(lien interview de Marguerite Duras à propos du Ravissement de Lol V. Stein, 15.04.1964)
Tatiana Karl tient la main de Lol, maintenue au lieu du ravissement. Main tenue là, en ce lieu d’une rapine, au lieu d’un ravissement. Ravissement d’un ravissement : la main de Tatiana ravit à Lol la possibilité d’être ravie, d’être tout à fait transportée hors d’elle, dépouillée. La robe noire de Anne-Marie Stretter ne cesse de ne pas la dénuder. Ravissement toujours à venir, Lol ne peut que rester au lieu où il aurait dû avoir lieu. En attente du ravissement d’elle-même.
« Il aurait fallu murer le bal, en faire ce navire de lumière sur lequel chaque après-midi Lol s’embarque mais qui reste là, dans ce port impossible, à jamais amarré et prêt à quitter, avec ses trois passagers, tout cet avenir-ci dans lequel Lol V. Stein maintenant se tient. Certaines fois, il a aux yeux de Lol le même élan qu’au premier jour, la même force fabuleuse.
Mais Lol n’est ni Dieu ni personne.
Il l’aurait dévêtue de sa robe noire avec lenteur et le temps qu’il l’eût fait une grande étape du voyage aurait été franchie.
J’ai vu Lol dévêtue, inconsolable encore, inconsolable.
Il n’est pas pensable pour Lol qu’elle soit absente de l’endroit où ce geste a eu lieu. Ce geste n’aurait pas eu lieu sans elle : elle est avec lui chair à chair, forme à forme, les yeux scellés à son cadavre. Elle est née pour le voir. D’autres sont nés pour mourir. Ce geste sans elle pour le voir, il meurt de soif, il s’effrite, il tombe, Lol est en cendres.

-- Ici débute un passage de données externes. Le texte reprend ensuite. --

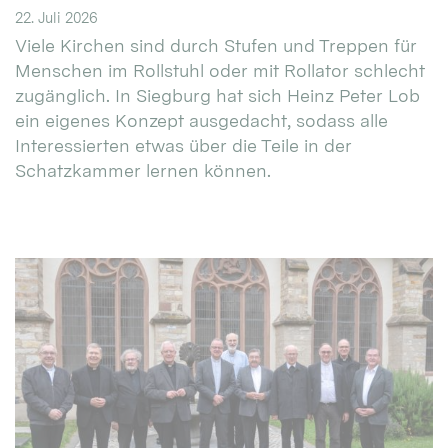
22. Juli 2026
Viele Kirchen sind durch Stufen und Treppen für
Menschen im Rollstuhl oder mit Rollator schlecht
zugänglich. In Siegburg hat sich Heinz Peter Lob
ein eigenes Konzept ausgedacht, sodass alle
Interessierten etwas über die Teile in der
Schatzkammer lernen können.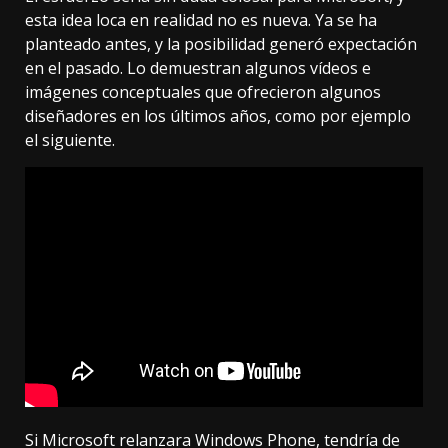
esta idea loca en realidad no es nueva.
Ya se ha
planteado antes
, y la posibilidad generó expectación
en el pasado. Lo demuestran algunos vídeos e
imágenes conceptuales que ofrecieron algunos
diseñadores en los últimos años, como por ejemplo
el siguiente.
Si Microsoft relanzara Windows Phone, tendría de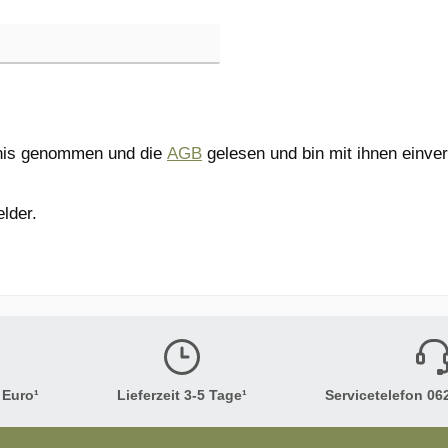
nis genommen und die
AGB
gelesen und bin mit ihnen einve
elder.
 Euro¹
Lieferzeit 3-5 Tage¹
Servicetelefon 062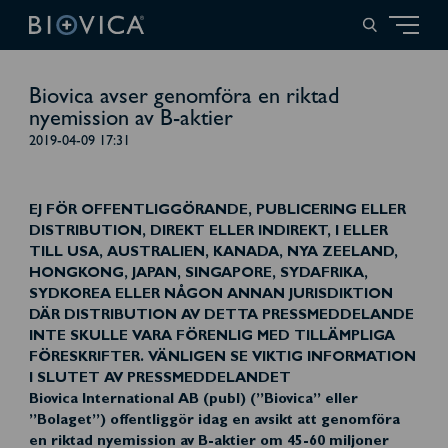
Biovica avser genomföra en riktad
nyemission av B-aktier
2019-04-09 17:31
EJ FÖR OFFENTLIGGÖRANDE, PUBLICERING ELLER
DISTRIBUTION, DIREKT ELLER INDIREKT, I ELLER
TILL USA, AUSTRALIEN, KANADA, NYA ZEELAND,
HONGKONG, JAPAN, SINGAPORE, SYDAFRIKA,
SYDKOREA ELLER NÅGON ANNAN JURISDIKTION
DÄR DISTRIBUTION AV DETTA PRESSMEDDELANDE
INTE SKULLE VARA FÖRENLIG MED TILLÄMPLIGA
FÖRESKRIFTER. VÄNLIGEN SE VIKTIG INFORMATION
I SLUTET AV PRESSMEDDELANDET
Biovica International AB (publ) (”Biovica” eller
”Bolaget”) offentliggör idag en avsikt att genomföra
en riktad nyemission av B-aktier om 45-60 miljoner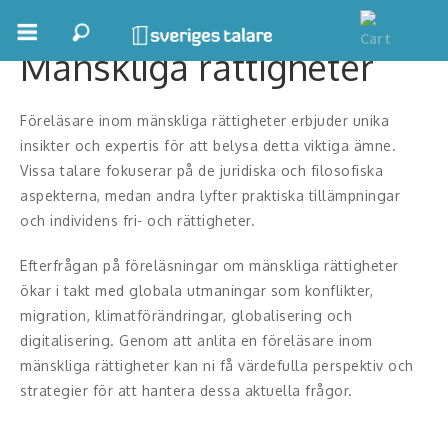
Mänskliga rättigheter
Boka ett möte
Samhällsnytta
Föreläsare inom mänskliga rättigheter erbjuder unika
insikter och expertis för att belysa detta viktiga ämne.
Inspiration
Vissa talare fokuserar på de juridiska och filosofiska
aspekterna, medan andra lyfter praktiska tillämpningar
Inspirerande Föreläsare
och individens fri- och rättigheter.
Personlig utveckling, målsättning
Efterfrågan på föreläsningar om mänskliga rättigheter
ökar i takt med globala utmaningar som konflikter,
Life Stories & Trivsel
migration, klimatförändringar, globalisering och
digitalisering. Genom att anlita en föreläsare inom
Keynote
mänskliga rättigheter kan ni få värdefulla perspektiv och
strategier för att hantera dessa aktuella frågor.
Moderator, konferencier
Moderator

Le corps long et maigre de l’autre femme serait apparu peu à peu. Et dans une progression rigoureusement parallèle et inverse, Lol aurait été remplacée par elle auprès de l’homme de T. Beach. Remplacée par cette femme, au souffle près. Lol retient ce souffle : à mesure que le corps de la femme apparaît à cet homme, le sien s’efface, s’efface, volupté, du monde.
- Toi. Toi seule.
Cet arrachement très ralenti de la robe de Anne-Marie Stretter, cet anéantissement de velours de sa propre personne, Lol n’a jamais réussi à le mener à son terme. »
Lol V. Stein ravit. Elle ravit le duo que Tatiana forme avec Jacques Hold. Par Tatiana, elle se maintient là où son ravissement ne cesse de ne pas avoir lieu tout à fait. Par Jacques Hold pour qui Tatiana est au lieu du ravissement.

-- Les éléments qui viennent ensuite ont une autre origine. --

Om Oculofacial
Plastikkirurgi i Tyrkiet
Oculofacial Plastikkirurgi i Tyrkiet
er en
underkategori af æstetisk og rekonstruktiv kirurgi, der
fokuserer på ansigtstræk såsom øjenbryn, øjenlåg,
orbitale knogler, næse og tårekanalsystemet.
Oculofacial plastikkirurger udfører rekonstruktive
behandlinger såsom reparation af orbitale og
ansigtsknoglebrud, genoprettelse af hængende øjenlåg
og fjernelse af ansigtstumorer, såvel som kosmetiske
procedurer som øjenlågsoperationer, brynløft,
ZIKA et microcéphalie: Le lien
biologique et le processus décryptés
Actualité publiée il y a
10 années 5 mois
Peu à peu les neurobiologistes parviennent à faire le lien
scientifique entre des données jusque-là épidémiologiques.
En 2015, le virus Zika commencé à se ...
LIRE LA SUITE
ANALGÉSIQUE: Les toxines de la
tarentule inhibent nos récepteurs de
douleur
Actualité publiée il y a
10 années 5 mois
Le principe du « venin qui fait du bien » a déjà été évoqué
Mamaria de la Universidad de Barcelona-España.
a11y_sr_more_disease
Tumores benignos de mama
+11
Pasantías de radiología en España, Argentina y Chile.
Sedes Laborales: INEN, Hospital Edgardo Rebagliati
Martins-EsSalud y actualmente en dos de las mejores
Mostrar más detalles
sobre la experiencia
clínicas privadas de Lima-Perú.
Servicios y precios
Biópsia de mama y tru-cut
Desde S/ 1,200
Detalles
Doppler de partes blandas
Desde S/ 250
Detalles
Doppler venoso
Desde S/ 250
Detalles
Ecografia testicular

« - Non, ce n’est pas cela, dit Lol. Vous ne lui ressemblez pas. Non – elle traîne sur les mots – je ne sais pas ce que c’est.
Le violon cesse. Nous nous taisons. Il reprend.
- Votre chambre s’est éclairée et j’ai vu Tatiana qui passait dans la lumière. Elle était nue sous ses cheveux noirs.
Elle ne bouge pas, les yeux sur le jardin, elle attend. Elle vient de dire que Tatiana est nue sous ses cheveux noirs. Cette phrase est encore la dernière qui a été prononcée. J’entends : « nue sous ses cheveux noirs, nue, nue, cheveux noirs ». Les deux derniers mots surtout sonnent avec une égale et étrange intensité. Il est vrai que Tatiana était ainsi que Lol vient de la décrire, nue sous ses cheveux noirs. Elle était ainsi dans la chambre fermée, pour son amant. L’intensité de la phrase augmente tout à coup, l’air a claqué autour d’elle, la phrase éclate, elle crève le sens. Je l’entends avec une force assourdissante et je ne la comprends pas, je ne comprends même plus qu’elle ne veut rien dire.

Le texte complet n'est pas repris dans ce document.